Start of INFORMATION SHOWN

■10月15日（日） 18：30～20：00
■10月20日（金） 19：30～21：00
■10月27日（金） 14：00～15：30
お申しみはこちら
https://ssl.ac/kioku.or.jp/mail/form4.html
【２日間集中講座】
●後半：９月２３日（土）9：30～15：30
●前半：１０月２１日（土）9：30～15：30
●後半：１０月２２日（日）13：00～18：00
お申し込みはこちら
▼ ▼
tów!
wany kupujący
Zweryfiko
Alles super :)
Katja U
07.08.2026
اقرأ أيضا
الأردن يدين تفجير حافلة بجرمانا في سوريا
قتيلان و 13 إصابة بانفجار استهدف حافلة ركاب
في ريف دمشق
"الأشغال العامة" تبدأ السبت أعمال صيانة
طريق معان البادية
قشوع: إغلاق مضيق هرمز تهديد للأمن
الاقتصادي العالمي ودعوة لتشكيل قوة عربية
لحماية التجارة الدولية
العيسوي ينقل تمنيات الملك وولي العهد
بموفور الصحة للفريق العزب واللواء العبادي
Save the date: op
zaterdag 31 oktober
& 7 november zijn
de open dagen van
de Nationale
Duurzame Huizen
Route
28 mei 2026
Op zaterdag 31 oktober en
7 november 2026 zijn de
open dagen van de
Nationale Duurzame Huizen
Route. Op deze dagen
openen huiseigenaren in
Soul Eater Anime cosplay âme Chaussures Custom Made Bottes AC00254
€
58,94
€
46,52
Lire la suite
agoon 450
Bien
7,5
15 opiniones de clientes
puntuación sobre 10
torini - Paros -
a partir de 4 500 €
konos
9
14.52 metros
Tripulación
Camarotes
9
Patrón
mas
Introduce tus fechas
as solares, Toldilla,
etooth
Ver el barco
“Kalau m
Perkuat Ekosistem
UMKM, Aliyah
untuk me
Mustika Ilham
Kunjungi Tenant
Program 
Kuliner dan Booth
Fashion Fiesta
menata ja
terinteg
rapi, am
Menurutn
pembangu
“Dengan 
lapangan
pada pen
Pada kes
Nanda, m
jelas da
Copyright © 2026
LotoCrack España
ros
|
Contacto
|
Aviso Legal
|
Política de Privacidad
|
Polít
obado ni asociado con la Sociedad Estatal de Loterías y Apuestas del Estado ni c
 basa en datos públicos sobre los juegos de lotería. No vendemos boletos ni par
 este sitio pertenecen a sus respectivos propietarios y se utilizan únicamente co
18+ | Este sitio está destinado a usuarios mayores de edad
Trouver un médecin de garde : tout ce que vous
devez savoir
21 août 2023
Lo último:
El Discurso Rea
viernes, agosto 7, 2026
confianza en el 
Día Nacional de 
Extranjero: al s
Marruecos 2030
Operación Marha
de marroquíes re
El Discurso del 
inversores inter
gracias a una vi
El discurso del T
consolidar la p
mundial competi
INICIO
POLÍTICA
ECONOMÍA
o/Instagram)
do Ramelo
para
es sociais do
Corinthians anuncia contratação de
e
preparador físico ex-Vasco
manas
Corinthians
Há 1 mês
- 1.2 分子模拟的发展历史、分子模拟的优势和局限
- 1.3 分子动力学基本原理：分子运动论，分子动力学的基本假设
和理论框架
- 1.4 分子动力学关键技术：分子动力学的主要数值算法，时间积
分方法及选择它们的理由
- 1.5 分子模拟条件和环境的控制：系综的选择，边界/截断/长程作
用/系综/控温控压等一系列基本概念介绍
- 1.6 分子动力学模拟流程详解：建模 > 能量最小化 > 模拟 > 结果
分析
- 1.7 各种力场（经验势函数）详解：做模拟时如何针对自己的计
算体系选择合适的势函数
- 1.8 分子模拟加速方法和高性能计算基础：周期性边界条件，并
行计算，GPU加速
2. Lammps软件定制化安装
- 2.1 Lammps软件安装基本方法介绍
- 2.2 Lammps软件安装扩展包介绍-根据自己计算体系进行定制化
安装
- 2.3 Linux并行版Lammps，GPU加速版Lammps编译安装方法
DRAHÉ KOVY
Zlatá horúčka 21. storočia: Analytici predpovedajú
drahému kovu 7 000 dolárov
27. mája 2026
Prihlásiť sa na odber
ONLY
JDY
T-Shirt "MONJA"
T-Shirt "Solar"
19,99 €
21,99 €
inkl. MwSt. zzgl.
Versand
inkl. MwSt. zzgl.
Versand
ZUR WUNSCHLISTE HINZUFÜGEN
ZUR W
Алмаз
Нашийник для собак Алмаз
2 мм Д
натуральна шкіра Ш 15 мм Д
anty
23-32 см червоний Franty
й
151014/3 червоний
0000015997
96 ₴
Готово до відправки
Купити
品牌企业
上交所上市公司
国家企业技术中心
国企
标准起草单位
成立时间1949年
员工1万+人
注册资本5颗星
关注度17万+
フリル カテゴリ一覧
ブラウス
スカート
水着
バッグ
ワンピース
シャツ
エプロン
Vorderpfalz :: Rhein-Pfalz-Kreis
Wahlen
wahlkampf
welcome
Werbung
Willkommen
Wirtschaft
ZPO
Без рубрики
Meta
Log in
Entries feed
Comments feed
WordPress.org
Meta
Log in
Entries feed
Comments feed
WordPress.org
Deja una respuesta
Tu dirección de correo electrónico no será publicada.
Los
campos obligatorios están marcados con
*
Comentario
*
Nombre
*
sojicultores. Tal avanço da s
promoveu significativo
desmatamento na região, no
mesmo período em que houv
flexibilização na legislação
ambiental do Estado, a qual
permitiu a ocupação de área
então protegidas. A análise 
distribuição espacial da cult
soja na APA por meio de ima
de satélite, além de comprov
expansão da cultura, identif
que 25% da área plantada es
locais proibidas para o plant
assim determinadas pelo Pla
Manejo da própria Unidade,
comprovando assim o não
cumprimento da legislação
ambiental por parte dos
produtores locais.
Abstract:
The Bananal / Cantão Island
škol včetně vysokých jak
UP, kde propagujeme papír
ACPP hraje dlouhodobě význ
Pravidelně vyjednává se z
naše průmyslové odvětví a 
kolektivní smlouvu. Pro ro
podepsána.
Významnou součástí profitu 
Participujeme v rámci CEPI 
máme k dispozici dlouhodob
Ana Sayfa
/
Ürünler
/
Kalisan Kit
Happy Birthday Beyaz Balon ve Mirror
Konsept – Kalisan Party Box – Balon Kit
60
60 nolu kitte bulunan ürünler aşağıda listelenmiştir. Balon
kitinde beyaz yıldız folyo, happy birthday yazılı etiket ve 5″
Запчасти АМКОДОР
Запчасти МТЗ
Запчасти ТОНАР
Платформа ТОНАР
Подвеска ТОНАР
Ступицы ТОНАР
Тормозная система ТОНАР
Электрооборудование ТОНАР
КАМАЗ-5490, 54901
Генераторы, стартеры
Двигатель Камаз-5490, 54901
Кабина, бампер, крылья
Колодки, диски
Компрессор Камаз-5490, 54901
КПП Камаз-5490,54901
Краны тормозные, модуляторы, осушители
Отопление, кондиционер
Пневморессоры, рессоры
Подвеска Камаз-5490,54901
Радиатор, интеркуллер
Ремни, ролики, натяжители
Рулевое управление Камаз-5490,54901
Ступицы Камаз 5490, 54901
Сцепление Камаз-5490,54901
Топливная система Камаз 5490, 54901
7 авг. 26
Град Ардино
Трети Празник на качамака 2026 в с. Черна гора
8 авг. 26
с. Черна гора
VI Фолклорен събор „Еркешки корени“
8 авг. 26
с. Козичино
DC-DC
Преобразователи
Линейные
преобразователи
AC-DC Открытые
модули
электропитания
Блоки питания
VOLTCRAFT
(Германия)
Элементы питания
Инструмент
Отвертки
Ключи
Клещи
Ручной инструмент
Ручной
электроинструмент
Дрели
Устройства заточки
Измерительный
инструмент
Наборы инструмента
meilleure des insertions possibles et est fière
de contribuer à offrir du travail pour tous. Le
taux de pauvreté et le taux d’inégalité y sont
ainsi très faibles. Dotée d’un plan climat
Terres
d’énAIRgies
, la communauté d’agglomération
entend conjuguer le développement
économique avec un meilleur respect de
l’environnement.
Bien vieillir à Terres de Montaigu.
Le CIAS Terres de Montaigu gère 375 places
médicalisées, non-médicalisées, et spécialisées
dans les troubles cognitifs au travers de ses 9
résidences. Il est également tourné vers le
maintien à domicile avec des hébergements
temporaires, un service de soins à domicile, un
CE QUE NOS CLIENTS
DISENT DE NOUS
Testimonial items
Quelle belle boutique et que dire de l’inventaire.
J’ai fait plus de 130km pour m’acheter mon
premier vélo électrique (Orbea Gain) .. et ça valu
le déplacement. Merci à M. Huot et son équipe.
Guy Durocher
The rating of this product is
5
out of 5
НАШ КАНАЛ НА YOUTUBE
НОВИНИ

End of INFORMATION SHOWN

WHAT YOU HAVE TO DO: Starting at the beginning of the records and ending with the line that contains "28 mei 2026", write the lines out again, replacing "super" with "prima" and leaving everything else unchanged.

YOUR RESPONSE:
■10月15日（日） 18：30～20：00
■10月20日（金） 19：30～21：00
■10月27日（金） 14：00～15：30
お申しみはこちら
https://ssl.ac/kioku.or.jp/mail/form4.html
【２日間集中講座】
●後半：９月２３日（土）9：30～15：30
●前半：１０月２１日（土）9：30～15：30
●後半：１０月２２日（日）13：00～18：00
お申し込みはこちら
▼ ▼
tów!
wany kupujący
Zweryfiko
Alles prima :)
Katja U
07.08.2026
اقرأ أيضا
الأردن يدين تفجير حافلة بجرمانا في سوريا
قتيلان و 13 إصابة بانفجار استهدف حافلة ركاب
في ريف دمشق
"الأشغال العامة" تبدأ السبت أعمال صيانة
طريق معان البادية
قشوع: إغلاق مضيق هرمز تهديد للأمن
الاقتصادي العالمي ودعوة لتشكيل قوة عربية
لحماية التجارة الدولية
العيسوي ينقل تمنيات الملك وولي العهد
بموفور الصحة للفريق العزب واللواء العبادي
Save the date: op
zaterdag 31 oktober
& 7 november zijn
de open dagen van
de Nationale
Duurzame Huizen
Route
28 mei 2026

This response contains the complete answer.